Au chapitre diplomatique, François Fillon, qui rencontrera dimanche le président algérien Abdelaziz Bouteflika, a abordé sans tarder la question sensible de l’Union pour la Méditerranée (UPM).

L’Algérie réserve sa réponse sur sa participation au sommet du 13 juillet, réclamant des "clarifications" sur un projet "flou" dont elle craint qu’il ne couvre une "normalisation rampante" avec Israël

"Il faut que la coopération entre la rive Sud et la rive Nord soit plus efficace, plus équilibrée", a déclaré François Fillon, expliquant que "la meilleure réponse" aux tensions au Proche-Orient, "c’est le dialogue, le développement" dans le cadre de l’UPM.

Abdelaziz Belkhadem, qui n’a pas évoqué le dossier pour l’heure, a plaidé pour "une plus grande fluidité dans la circulation des personnes entre les deux pays", une référence à la question des visas, qui nourrit la frustration des Algériens.

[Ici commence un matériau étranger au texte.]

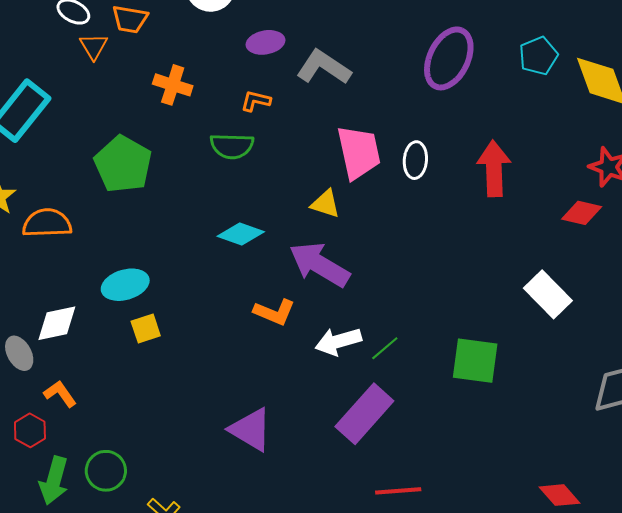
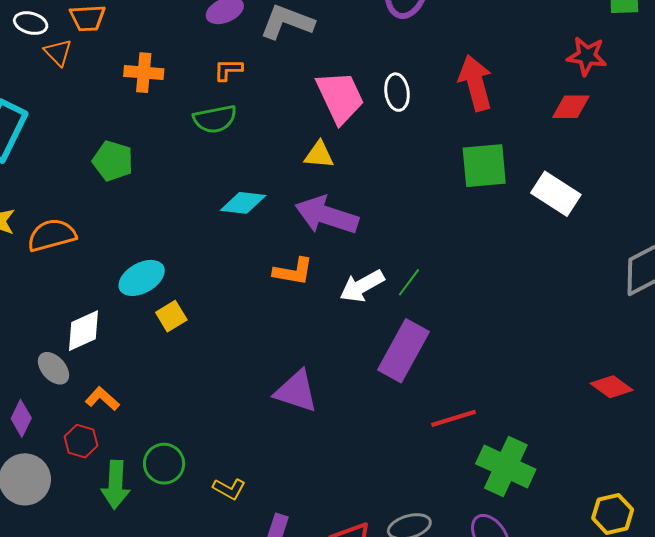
green pentagon: (123, 164) -> (113, 161), size x0.7
green square: (475, 361) -> (484, 166), moved

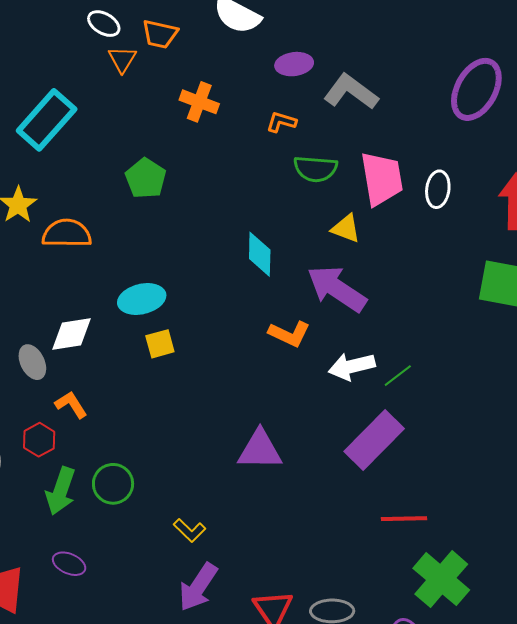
green semicircle: (215, 119) -> (315, 169), moved
cyan diamond: (243, 203) -> (260, 254), turned 69
purple triangle: (296, 391) -> (260, 450), turned -33
yellow L-shape: (229, 489) -> (190, 530), moved

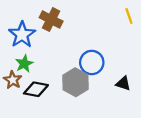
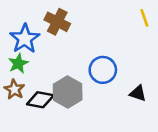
green star: (24, 64) -> (18, 63), moved
gray hexagon: (75, 82) -> (68, 92), moved

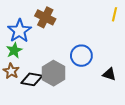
yellow line: (144, 18) -> (114, 14), turned 32

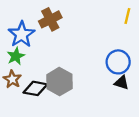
brown cross: (45, 17) -> (50, 19), turned 36
blue circle: (81, 56) -> (118, 62), moved

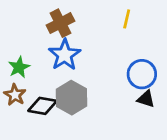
yellow line: (127, 16) -> (127, 19), moved
blue star: (22, 34) -> (65, 55), moved

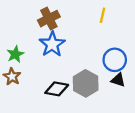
gray hexagon: (71, 98) -> (86, 83), moved
black diamond: (43, 106) -> (57, 89), moved

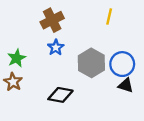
blue star: (52, 44) -> (56, 47), size x0.6
gray hexagon: (86, 83) -> (91, 63), moved

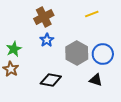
yellow line: (109, 17) -> (92, 14), turned 56
black triangle: (126, 85) -> (96, 80), moved

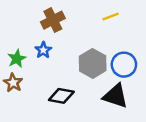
blue star: (47, 40) -> (43, 50), moved
black triangle: (96, 80) -> (115, 96), size x1.6

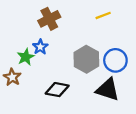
green star: (17, 59) -> (26, 57), moved

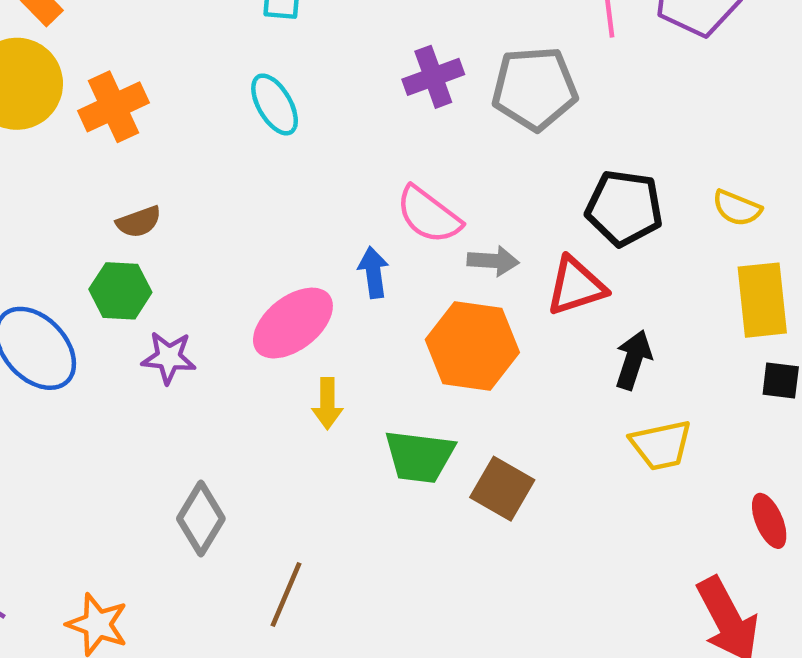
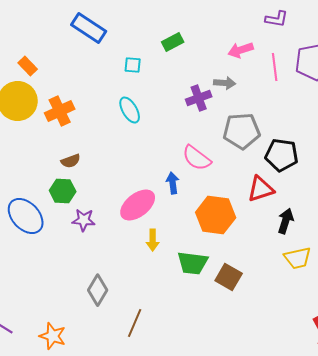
gray pentagon: (534, 88) -> (242, 131), moved
gray arrow: (493, 261) -> (225, 83), moved

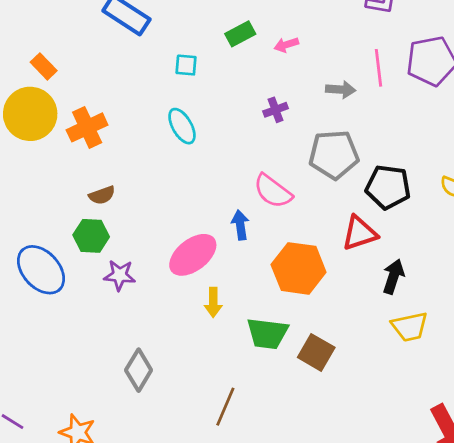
pink arrow: (241, 50) -> (286, 45), moved, size x0.7
gray arrow: (225, 83) -> (341, 89), moved
purple cross: (199, 98) -> (275, 110), size x0.7
brown line: (135, 323) -> (225, 407), moved

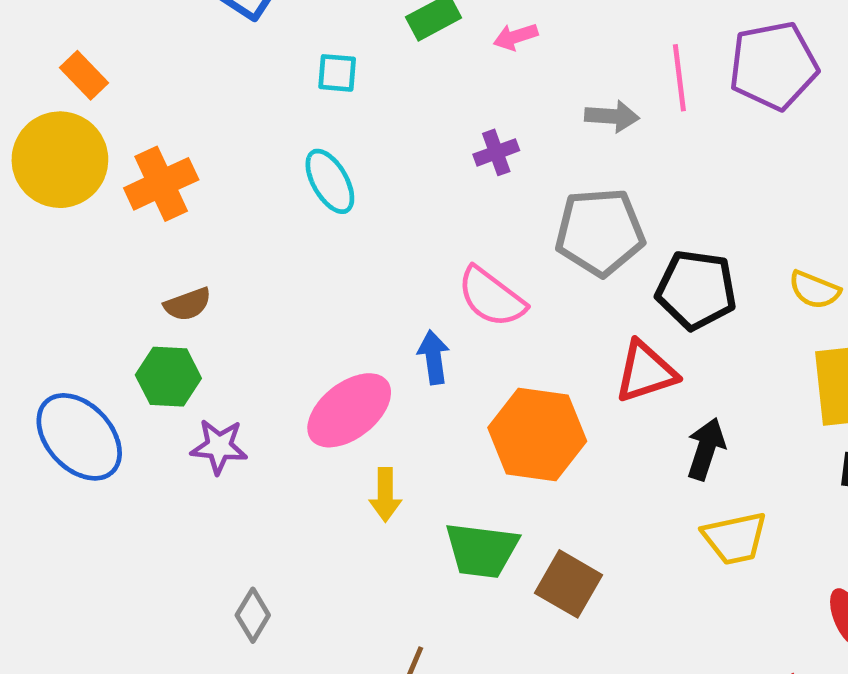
gray diamond: (139, 370) -> (253, 615), size x0.7

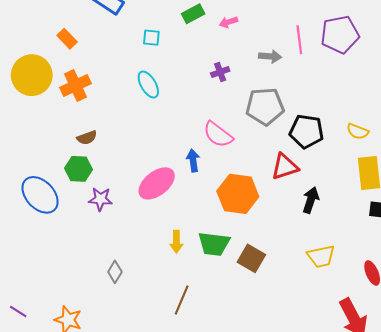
orange rectangle: (84, 75) -> (67, 39), moved
yellow arrow: (385, 495) -> (176, 242), moved
yellow trapezoid: (735, 538) -> (321, 256), moved

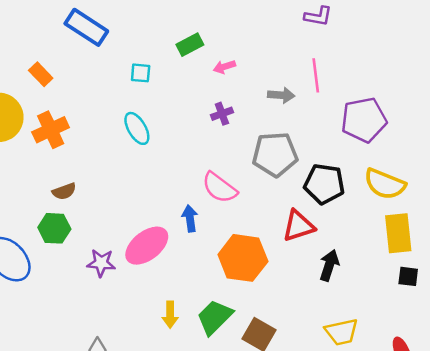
pink arrow: (228, 22) -> (224, 67), moved
purple pentagon: (340, 35) -> (364, 120), moved
yellow semicircle: (358, 131) -> (385, 184), size x1.6
purple star: (100, 199) -> (101, 263), moved
green trapezoid: (214, 244) -> (215, 317), turned 128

Ces derniers, confrontés à de grandes difficultés pour obtenir un visa à destination de la France, dénoncent une politique de quotas qui ne dit pas son nom.

"Nous avons beaucoup, beaucoup ouvert notre pays. Nous sommes dans une perspective d’augmentation de l’accueil des Algériens en France", a assuré François Fillon, précisant que la France avait octroyé 126.000 visas en 2006 contre 50.000 en 1995.